## JOBS
a. Using the passage on abolitionists and Cherokee slaveholding below, judge whether each statement agrees with it, answering yes or no and quoting the passage's deciding words. (i) David Brown's letter was addressed to the Family Visitor. (ii) Brown claimed that Indians had introduced slavery to white Americans. (iii) Abolitionists accepted the testimony of Cherokee leaders only when they had no reason to doubt it.
b. According to the passage on abolitionists and Cherokee slaveholding below, in what year was African colonization still a radical enough antislavery position?

## TEXT EXCERPT
Throughout the debate over Indian removal in the 1830s, abolitionist support of the Cherokee cause was contingent upon a romanticized picture of Indian slaveholding. As part of their support for the Cherokee Nation’s fight against removal, abolitionists found themselves in the unusual position of acting as apologists for Indian slaveholding, mounting a defense that drew heavily from the testimony of Cherokee leaders. Abolitionists accepted such testimony as fact, even when they had good reason to doubt its truthfulness, because it reinforced their own ideas about Indians, slavery and civilization.

Such a rendering of Cherokee slaveholding was exemplified in the letter that Cherokee leader David Brown wrote to the Family Visitor. The basic outlines of Brown’s letter were already familiar to reformers, many of whom had read similar accounts in official missionary reports and travel narratives. First, he was careful to emphasize that white Americans bore the responsibility for introducing slavery to the Indians, whose lack of civilization had left them vulnerable to the adoption of such vices. Second, he asserted that Indians were more benevolent masters than their white counterparts and, consequently, that slaves preferred to live in the Cherokee Nation. Finally, he insisted that Indians were likely to emancipate their slaves in the near future (which, as he suggested, would be done through African colonization, still a radical enough antislavery position in 1825). Framing Cherokee slaveholding in this way was a successful rhetorical strategy used by Cherokee leaders during the removal crisis to reassure their antislavery supporters that although some Indians owned slaves, black chattel slavery was qualitatively different among Indians than among whites.

## LISTED ENTRIES
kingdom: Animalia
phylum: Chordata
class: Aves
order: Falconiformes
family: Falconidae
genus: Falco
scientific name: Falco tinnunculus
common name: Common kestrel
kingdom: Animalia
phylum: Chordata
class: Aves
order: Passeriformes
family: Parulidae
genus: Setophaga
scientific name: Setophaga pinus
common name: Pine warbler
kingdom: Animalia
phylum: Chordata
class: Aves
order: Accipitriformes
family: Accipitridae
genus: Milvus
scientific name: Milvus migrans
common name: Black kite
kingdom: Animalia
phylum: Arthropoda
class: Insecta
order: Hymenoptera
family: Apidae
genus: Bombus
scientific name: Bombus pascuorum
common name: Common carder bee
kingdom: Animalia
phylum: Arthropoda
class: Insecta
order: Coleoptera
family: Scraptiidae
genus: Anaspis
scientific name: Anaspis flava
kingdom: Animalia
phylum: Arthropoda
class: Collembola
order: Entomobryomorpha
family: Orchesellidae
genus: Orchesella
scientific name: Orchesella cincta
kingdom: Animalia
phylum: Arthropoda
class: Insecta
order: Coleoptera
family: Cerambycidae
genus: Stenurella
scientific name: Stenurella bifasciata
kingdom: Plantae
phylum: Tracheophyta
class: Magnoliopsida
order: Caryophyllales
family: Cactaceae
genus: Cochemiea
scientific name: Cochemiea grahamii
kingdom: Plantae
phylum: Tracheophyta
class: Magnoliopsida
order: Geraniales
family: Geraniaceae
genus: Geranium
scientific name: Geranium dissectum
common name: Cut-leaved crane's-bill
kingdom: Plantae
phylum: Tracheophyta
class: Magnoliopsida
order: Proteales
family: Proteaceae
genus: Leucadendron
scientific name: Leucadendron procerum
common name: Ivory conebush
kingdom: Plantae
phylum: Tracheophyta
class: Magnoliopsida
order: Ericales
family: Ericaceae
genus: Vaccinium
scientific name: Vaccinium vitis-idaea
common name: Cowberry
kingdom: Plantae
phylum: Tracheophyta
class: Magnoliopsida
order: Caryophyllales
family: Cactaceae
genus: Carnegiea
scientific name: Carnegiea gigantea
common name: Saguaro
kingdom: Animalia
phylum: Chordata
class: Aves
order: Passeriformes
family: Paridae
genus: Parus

## TASK ANSWERS
a.
(i) Yes: "the letter that Cherokee leader David Brown wrote to the Family Visitor"
(ii) No: "white Americans bore the responsibility for introducing slavery to the Indians"
(iii) No: "even when they had good reason to doubt its truthfulness"

b. 1825